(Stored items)
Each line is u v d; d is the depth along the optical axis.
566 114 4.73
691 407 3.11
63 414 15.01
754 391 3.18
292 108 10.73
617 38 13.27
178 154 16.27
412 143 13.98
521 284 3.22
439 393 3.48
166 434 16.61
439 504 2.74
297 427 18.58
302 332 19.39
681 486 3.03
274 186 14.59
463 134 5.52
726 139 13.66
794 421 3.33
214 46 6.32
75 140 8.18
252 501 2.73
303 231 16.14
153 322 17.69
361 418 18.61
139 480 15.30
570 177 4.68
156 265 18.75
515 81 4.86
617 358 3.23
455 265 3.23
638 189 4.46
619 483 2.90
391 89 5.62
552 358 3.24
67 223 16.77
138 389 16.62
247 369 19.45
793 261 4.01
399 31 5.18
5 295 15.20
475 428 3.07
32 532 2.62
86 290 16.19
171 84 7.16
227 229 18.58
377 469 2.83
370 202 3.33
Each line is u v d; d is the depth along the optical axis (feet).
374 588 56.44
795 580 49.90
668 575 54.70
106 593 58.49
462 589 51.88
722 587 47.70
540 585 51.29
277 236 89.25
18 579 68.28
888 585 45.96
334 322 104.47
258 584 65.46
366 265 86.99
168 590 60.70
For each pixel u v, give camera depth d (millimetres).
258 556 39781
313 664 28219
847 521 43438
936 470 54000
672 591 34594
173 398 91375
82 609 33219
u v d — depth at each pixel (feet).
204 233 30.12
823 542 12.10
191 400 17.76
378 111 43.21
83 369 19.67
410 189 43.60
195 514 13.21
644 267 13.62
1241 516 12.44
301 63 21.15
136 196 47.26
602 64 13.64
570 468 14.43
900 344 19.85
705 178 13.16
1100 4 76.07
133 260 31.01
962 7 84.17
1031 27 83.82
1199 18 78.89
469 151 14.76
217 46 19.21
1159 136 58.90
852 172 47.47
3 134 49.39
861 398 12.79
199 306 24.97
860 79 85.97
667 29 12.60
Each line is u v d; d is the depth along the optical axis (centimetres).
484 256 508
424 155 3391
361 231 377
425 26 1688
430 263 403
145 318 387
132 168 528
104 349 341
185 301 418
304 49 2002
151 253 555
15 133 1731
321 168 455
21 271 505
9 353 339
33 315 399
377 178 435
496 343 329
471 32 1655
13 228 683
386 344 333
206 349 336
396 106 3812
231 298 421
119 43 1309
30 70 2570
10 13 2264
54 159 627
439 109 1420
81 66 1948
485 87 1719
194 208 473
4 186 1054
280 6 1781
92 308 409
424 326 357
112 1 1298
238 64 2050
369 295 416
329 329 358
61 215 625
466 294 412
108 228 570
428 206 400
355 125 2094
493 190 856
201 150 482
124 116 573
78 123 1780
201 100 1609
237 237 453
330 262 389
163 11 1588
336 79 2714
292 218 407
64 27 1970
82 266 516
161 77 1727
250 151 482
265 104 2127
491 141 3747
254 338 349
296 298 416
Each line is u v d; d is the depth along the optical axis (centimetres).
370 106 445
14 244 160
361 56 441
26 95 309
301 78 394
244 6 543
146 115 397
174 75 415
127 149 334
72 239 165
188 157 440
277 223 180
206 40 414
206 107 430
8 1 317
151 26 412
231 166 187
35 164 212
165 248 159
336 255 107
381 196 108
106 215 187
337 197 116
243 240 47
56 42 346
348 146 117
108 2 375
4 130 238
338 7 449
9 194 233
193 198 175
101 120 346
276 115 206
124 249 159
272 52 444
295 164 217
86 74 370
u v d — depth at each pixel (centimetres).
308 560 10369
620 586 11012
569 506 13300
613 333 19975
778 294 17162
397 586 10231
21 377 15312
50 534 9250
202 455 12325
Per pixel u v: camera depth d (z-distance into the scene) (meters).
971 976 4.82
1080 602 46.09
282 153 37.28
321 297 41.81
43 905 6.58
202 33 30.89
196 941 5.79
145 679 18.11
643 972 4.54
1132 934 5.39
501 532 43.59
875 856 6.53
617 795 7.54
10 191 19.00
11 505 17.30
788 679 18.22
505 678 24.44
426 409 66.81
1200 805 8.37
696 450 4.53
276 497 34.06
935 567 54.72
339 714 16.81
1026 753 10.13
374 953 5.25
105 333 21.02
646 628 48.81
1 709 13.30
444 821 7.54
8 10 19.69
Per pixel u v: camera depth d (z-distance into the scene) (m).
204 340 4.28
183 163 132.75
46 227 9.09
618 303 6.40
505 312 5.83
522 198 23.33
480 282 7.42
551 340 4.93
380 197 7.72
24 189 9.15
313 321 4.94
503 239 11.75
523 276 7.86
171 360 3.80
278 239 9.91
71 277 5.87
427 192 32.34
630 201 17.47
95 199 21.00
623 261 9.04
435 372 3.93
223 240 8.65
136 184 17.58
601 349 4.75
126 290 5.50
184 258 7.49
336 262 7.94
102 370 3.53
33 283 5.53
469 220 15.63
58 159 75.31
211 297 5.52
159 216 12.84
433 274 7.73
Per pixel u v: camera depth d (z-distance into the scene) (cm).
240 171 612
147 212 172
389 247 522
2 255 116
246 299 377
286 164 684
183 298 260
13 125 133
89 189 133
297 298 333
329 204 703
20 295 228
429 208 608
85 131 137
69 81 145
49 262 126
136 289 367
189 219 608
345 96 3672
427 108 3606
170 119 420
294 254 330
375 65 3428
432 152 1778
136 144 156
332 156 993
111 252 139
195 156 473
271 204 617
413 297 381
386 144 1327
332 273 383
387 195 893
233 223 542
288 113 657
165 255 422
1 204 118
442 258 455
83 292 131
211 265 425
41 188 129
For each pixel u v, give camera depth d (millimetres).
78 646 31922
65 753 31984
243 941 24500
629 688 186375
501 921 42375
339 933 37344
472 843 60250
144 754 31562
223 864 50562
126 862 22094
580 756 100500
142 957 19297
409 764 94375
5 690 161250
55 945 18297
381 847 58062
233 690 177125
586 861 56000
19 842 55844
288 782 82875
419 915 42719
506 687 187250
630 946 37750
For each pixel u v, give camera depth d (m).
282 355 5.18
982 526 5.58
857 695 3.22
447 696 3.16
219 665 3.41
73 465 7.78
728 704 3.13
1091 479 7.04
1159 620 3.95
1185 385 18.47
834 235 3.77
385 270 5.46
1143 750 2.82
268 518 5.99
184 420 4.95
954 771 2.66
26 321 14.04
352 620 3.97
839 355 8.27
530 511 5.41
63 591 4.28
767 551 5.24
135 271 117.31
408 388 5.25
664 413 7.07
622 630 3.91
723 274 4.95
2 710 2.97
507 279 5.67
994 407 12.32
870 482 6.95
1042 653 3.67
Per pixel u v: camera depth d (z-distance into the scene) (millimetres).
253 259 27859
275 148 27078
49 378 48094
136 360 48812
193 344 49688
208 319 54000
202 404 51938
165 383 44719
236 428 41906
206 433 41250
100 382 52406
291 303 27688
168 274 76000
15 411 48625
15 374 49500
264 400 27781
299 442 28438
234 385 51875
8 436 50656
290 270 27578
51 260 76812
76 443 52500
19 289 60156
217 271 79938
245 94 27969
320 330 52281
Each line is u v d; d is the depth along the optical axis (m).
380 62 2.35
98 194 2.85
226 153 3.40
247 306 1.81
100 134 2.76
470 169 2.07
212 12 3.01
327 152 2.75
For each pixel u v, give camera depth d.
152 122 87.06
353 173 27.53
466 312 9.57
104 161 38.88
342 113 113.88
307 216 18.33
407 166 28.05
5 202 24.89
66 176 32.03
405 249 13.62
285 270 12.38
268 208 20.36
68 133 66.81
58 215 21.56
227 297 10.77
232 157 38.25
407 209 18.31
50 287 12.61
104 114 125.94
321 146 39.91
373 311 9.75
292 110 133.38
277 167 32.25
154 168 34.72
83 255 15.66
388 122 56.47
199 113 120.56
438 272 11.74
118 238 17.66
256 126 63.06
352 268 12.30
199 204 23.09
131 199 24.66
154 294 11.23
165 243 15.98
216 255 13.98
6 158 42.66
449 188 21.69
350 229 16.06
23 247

◆ Task description
Copy every line of the data above, beginning with the first and ending with the line that contains "132 168 528", and give nothing more.

◆ Response box
Each line is u v d; d is the depth along the optical axis.
566 114 4.73
691 407 3.11
63 414 15.01
754 391 3.18
292 108 10.73
617 38 13.27
178 154 16.27
412 143 13.98
521 284 3.22
439 393 3.48
166 434 16.61
439 504 2.74
297 427 18.58
302 332 19.39
681 486 3.03
274 186 14.59
463 134 5.52
726 139 13.66
794 421 3.33
214 46 6.32
75 140 8.18
252 501 2.73
303 231 16.14
153 322 17.69
361 418 18.61
139 480 15.30
570 177 4.68
156 265 18.75
515 81 4.86
617 358 3.23
455 265 3.23
638 189 4.46
619 483 2.90
391 89 5.62
552 358 3.24
67 223 16.77
138 389 16.62
247 369 19.45
793 261 4.01
399 31 5.18
5 295 15.20
475 428 3.07
32 532 2.62
86 290 16.19
171 84 7.16
227 229 18.58
377 469 2.83
370 202 3.33
Each line is u v d; d is the depth along the optical axis (feet).
374 588 56.44
795 580 49.90
668 575 54.70
106 593 58.49
462 589 51.88
722 587 47.70
540 585 51.29
277 236 89.25
18 579 68.28
888 585 45.96
334 322 104.47
258 584 65.46
366 265 86.99
168 590 60.70
For each pixel u v, give camera depth d (millimetres).
258 556 39781
313 664 28219
847 521 43438
936 470 54000
672 591 34594
173 398 91375
82 609 33219
u v d — depth at each pixel (feet).
204 233 30.12
823 542 12.10
191 400 17.76
378 111 43.21
83 369 19.67
410 189 43.60
195 514 13.21
644 267 13.62
1241 516 12.44
301 63 21.15
136 196 47.26
602 64 13.64
570 468 14.43
900 344 19.85
705 178 13.16
1100 4 76.07
133 260 31.01
962 7 84.17
1031 27 83.82
1199 18 78.89
469 151 14.76
217 46 19.21
1159 136 58.90
852 172 47.47
3 134 49.39
861 398 12.79
199 306 24.97
860 79 85.97
667 29 12.60
Each line is u v d; d is the depth along the optical axis (centimetres).
484 256 508
424 155 3391
361 231 377
425 26 1688
430 263 403
145 318 387
132 168 528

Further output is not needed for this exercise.